La Société de Biologie doit à sa première présidente d’avoir su maintenir son audience avec des séances qui attirent les jeunes chercheurs spécialistes de la question traitée (où nous avons parfois précédé le jury Nobel…) et les incitent ensuite à réfléchir (en français…) sur leur recherche et son contexte en écrivant une revue de question, rigoureuse mais accessible à un large public. Grâce à Françoise, à son engagement sans compter et à celui des collègues qu’elle savait si bien motiver au sein du Conseil, la Société est restée vivante et va bientôt célébrer son entrée dans son troisième siècle.

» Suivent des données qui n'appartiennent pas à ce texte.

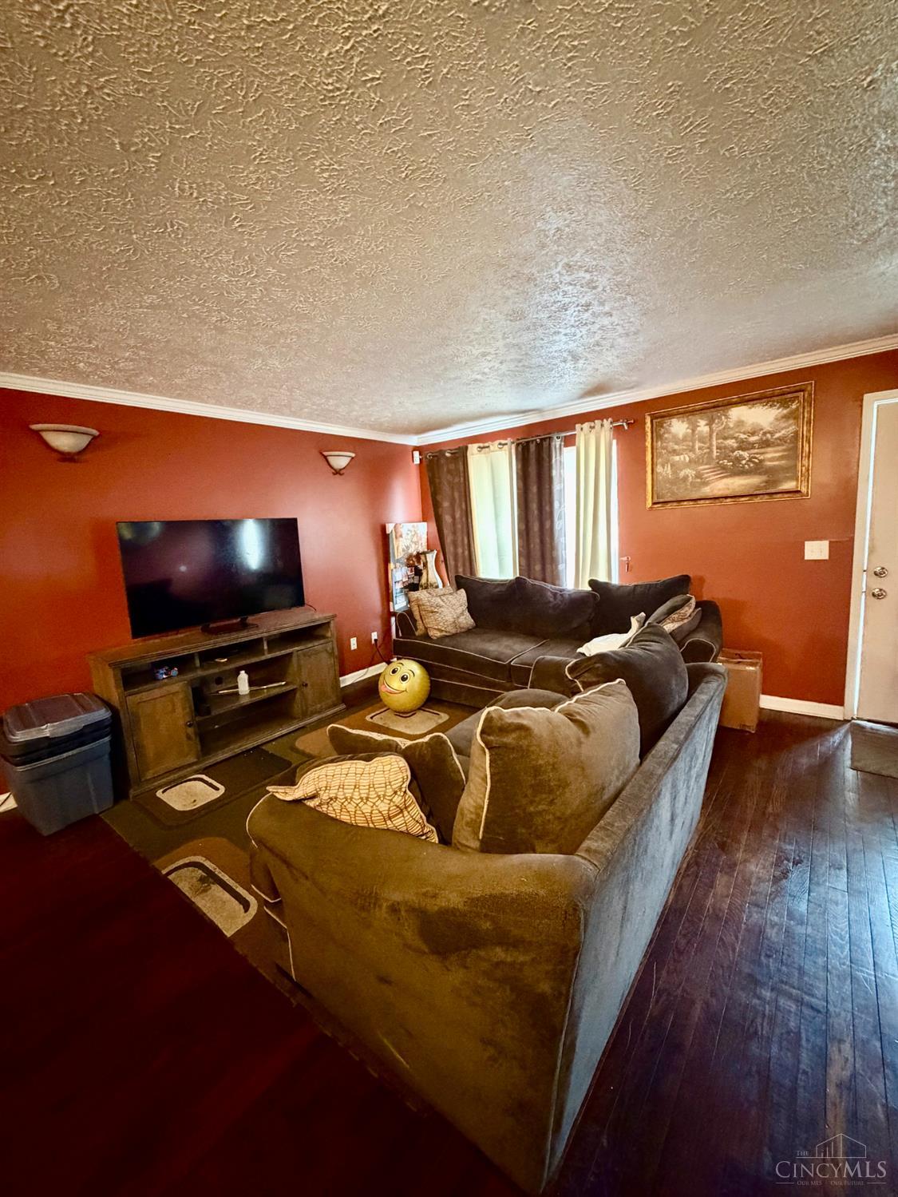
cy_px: 598
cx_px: 449
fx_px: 484
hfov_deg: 85.7
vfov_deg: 102.0
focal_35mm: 14
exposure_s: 1/41
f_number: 2.2
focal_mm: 2.22
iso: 1250
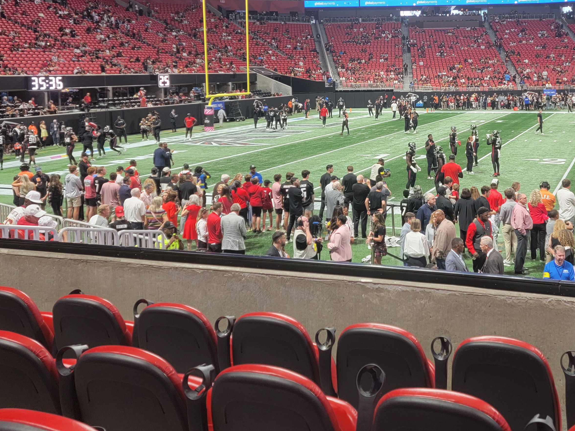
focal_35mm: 41
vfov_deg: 34.3
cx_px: 412
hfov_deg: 44.6
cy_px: 98
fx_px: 681
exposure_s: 1/120
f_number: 1.8
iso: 64
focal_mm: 6.7
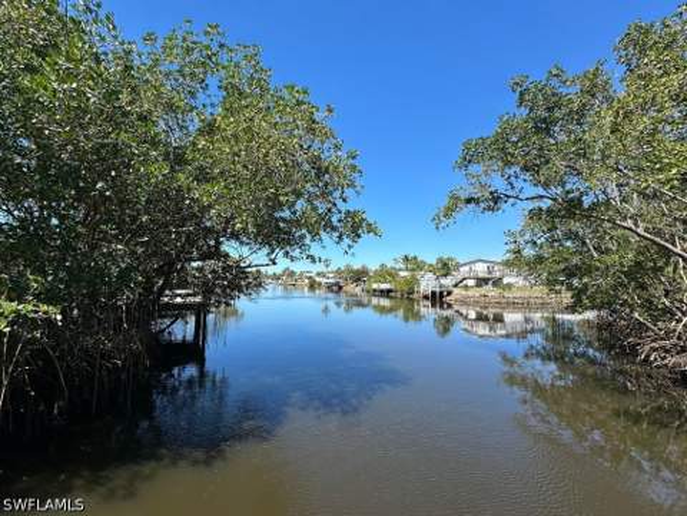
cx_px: 344
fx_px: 278
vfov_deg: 85.7
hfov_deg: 102.1
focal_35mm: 14
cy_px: 258
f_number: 2.2
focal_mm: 2.22
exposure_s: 1/1575
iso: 50
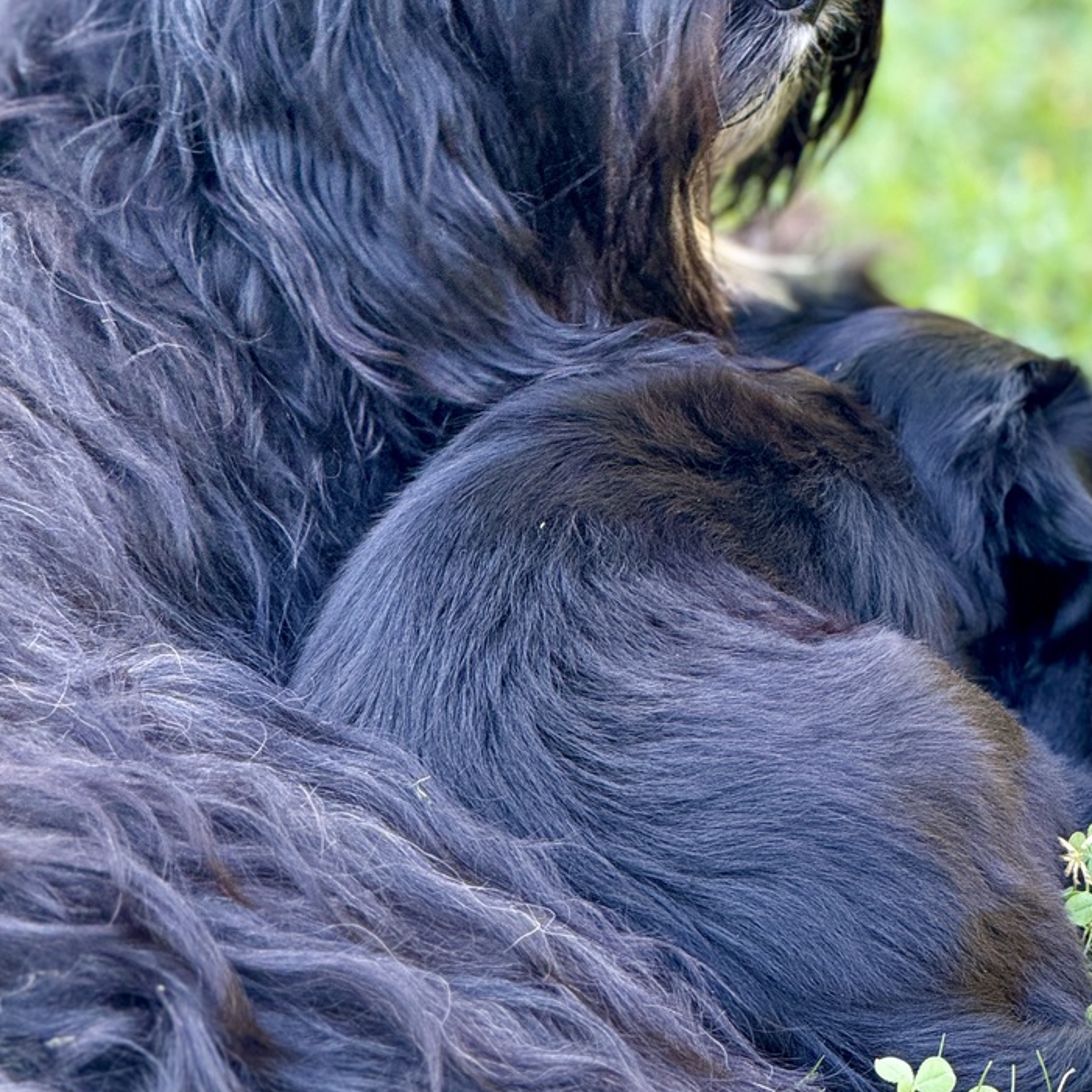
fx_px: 5532
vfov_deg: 11.3
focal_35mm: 155
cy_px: 305
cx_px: 586
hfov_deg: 11.3
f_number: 2.8
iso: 160
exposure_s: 1/99
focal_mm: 15.66
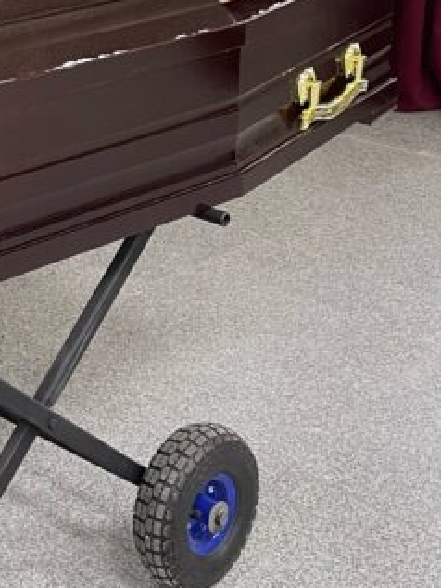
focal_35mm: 84
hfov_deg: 16.4
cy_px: -54
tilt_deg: -12.1
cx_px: -174
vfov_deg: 22.1
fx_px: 1426
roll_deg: +2.6
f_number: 1.6
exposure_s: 1/60
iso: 200
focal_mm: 5.1
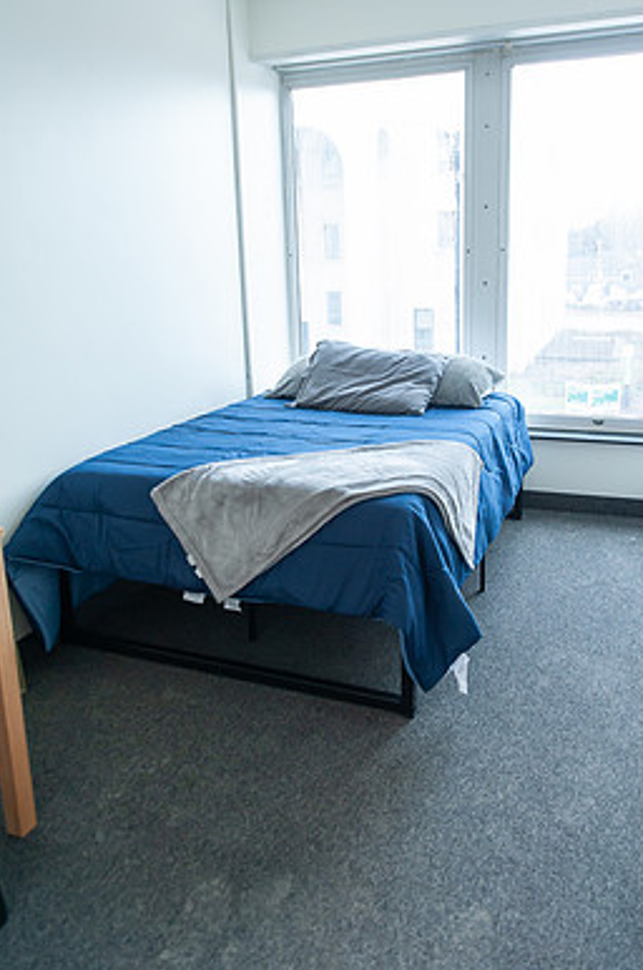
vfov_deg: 65.3
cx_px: 358
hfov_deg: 46.2
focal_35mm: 28
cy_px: 425
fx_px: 753
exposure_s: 1/125
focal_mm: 24
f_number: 3.5
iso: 640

Sur un plan plus personnel, qu’est-ce que je souhaite retenir de ces vingt ans de relations professionnelles et amicales avec Françoise Dieterlen ? La valeur suprême qu’elle attribuait au travail et en particulier au travail de chercheur et de responsable d’équipe, respectée de ses pairs et aimée de ses élèves ; sa capacité à s’investir lucidement dans une cause difficile et peut-être désespérée comme celle de maintenir le français comme langue scientifique alors que justement l’anglais n’était pas pour elle un handicap ; sa liberté, qu’elle savait superbement concilier avec la chaleur de ses liens familiaux ; son aisance et sa « décontraction » aristocratiques lorsqu’elle vous recevait dans sa cuisine parisienne ou dans sa jolie maison percheronne et, s’il est encore permis à un homme d’écrire ainsi sur une femme, ses yeux magnifiques qui reflétaient à l’infini le charme de sa personnalité.